§ WHAT IS NEEDED
Read the records beneath this task and copy every line that contains the string "informazioni".

§ RECORDS SUPPLIED
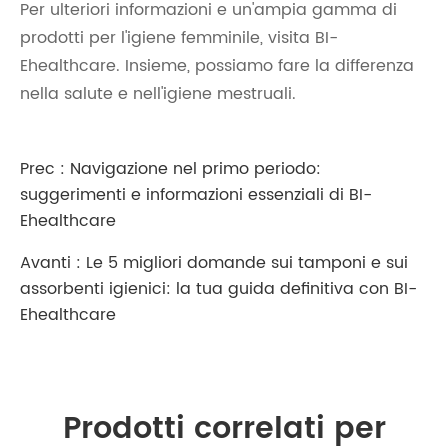
Per ulteriori informazioni e un'ampia gamma di
prodotti per l'igiene femminile, visita BI-
Ehealthcare. Insieme, possiamo fare la differenza
nella salute e nell'igiene mestruali.
Prec :
Navigazione nel primo periodo:
suggerimenti e informazioni essenziali di BI-
Ehealthcare
Avanti :
Le 5 migliori domande sui tamponi e sui
assorbenti igienici: la tua guida definitiva con BI-
Ehealthcare
Prodotti correlati per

§ TASK OUTPUT
Per ulteriori informazioni e un'ampia gamma di
suggerimenti e informazioni essenziali di BI-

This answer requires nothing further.